=== RECORDS FOR PROCESSING ===
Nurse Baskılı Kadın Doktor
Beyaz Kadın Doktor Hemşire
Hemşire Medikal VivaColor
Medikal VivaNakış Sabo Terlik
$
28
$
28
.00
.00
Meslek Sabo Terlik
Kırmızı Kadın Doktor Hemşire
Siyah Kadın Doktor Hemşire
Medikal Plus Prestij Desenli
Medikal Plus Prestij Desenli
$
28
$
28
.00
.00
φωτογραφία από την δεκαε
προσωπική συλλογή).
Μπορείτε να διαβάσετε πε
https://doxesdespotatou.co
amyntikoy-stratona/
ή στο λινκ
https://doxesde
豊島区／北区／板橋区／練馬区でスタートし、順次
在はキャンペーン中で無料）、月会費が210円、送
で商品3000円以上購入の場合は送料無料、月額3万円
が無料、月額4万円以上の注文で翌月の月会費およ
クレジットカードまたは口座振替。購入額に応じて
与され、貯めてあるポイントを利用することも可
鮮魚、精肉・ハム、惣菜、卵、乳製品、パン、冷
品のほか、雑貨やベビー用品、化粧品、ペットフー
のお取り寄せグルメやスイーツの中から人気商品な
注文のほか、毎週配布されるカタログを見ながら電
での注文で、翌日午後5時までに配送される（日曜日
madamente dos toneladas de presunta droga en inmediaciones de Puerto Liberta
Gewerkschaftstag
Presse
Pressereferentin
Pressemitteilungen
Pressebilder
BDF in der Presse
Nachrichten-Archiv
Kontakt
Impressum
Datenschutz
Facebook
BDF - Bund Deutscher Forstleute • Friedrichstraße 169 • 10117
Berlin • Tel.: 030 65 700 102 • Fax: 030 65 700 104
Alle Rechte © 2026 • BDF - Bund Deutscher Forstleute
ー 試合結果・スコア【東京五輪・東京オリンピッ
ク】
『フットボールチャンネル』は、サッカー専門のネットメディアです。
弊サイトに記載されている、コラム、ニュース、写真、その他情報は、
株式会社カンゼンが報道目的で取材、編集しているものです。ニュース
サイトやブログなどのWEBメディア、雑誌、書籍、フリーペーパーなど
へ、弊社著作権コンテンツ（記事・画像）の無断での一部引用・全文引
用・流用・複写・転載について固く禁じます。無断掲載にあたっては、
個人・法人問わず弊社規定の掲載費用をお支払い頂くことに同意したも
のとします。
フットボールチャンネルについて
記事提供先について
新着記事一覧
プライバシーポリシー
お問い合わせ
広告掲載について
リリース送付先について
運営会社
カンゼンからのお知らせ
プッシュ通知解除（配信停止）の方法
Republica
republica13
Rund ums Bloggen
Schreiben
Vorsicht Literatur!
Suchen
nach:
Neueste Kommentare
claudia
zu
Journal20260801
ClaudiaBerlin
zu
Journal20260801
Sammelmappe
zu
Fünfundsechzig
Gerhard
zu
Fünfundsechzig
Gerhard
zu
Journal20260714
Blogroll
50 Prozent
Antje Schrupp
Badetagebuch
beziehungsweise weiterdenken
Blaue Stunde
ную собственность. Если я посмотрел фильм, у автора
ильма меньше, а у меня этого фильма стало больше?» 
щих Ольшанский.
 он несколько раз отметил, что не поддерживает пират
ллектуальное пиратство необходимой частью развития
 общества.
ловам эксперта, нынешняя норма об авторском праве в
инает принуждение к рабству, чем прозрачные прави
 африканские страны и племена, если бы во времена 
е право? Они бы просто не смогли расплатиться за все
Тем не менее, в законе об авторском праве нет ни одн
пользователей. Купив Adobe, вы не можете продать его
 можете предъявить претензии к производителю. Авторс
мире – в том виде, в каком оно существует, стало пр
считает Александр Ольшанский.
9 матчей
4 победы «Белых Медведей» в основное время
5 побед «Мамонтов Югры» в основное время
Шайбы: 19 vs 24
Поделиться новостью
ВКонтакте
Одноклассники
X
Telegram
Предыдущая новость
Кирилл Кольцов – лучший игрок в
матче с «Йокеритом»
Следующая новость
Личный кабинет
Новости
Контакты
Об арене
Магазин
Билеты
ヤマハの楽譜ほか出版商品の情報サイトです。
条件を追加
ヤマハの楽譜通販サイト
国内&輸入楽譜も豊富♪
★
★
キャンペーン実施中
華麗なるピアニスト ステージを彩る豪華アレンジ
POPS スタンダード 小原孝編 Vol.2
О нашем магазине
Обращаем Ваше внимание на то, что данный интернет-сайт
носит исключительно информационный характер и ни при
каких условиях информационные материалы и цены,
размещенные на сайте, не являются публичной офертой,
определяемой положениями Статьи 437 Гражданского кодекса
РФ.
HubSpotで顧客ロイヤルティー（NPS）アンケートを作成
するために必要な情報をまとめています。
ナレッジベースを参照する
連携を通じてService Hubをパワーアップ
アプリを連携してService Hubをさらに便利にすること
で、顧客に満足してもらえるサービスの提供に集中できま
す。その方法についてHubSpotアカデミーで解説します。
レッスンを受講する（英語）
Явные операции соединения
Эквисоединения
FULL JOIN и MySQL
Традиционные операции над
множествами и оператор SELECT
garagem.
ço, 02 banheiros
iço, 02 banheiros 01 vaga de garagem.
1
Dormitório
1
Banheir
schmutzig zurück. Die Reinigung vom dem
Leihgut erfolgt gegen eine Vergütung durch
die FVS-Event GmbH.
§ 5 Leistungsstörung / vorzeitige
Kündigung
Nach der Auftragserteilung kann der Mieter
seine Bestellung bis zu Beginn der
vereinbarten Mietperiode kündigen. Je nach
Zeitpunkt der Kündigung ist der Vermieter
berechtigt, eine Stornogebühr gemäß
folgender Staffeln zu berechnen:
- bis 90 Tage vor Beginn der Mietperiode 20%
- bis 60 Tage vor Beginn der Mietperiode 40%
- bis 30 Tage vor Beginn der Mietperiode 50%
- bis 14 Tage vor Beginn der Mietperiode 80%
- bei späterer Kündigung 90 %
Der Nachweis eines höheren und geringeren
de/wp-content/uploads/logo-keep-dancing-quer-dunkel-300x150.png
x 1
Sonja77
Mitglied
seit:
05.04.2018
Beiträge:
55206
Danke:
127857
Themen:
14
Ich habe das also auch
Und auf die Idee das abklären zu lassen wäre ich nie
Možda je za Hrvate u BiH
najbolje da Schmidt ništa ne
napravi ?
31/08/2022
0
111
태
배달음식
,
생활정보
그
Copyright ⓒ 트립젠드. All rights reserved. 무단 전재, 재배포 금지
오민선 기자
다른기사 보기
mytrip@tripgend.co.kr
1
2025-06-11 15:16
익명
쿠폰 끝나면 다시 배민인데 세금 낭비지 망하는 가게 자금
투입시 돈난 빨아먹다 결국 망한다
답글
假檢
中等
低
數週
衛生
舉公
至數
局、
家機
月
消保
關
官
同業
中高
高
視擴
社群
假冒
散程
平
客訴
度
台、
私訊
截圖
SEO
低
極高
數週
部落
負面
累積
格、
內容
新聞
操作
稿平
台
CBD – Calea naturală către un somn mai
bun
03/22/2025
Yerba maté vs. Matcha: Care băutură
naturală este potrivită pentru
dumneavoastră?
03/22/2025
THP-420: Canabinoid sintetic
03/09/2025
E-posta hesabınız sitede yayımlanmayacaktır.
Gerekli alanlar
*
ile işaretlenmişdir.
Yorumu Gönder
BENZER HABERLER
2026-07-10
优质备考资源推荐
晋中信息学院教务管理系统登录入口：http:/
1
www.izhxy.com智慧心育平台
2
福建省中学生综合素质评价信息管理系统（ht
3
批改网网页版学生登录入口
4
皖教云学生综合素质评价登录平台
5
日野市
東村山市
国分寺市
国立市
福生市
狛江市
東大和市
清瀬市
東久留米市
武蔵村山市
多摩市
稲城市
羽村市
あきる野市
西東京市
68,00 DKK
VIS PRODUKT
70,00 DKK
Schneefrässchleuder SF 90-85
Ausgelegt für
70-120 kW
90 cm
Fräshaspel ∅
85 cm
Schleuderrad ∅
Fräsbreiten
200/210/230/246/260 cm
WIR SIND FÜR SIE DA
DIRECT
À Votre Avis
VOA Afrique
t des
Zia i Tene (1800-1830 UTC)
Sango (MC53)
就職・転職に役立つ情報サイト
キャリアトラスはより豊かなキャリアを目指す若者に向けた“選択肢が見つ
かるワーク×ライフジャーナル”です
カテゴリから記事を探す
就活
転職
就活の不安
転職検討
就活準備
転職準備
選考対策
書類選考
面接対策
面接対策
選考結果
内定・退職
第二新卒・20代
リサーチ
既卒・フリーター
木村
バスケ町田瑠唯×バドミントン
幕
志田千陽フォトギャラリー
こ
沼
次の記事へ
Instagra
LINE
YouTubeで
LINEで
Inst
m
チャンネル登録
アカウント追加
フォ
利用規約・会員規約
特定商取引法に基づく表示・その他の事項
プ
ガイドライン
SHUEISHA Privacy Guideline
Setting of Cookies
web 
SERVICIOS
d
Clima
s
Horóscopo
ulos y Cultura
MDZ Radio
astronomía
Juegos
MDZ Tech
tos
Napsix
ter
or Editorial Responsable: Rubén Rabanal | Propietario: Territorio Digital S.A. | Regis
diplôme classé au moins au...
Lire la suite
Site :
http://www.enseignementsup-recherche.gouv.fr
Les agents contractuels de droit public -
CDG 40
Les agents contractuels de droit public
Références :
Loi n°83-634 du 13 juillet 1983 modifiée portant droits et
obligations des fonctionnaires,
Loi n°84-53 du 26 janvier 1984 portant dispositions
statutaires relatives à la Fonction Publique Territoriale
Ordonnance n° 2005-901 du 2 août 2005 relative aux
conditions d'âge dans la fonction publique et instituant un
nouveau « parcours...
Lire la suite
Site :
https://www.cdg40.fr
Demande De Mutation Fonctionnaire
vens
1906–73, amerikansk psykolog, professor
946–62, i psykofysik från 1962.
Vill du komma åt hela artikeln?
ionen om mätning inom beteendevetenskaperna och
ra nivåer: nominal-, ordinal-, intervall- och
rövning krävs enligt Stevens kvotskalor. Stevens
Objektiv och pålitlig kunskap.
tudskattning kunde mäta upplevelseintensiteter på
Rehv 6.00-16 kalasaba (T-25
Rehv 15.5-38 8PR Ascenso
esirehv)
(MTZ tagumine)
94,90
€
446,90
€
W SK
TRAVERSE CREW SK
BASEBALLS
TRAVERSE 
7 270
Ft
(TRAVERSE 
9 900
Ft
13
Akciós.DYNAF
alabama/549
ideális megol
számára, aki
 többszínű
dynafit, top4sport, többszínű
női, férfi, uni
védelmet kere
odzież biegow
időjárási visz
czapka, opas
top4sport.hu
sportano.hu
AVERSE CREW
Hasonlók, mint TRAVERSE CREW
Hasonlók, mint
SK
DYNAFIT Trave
===
▶ _THE PROBLEM_
From the material above, report how many lines contain the word "contractuels", giving only the number.

▶ _WRITTEN REPLY_
2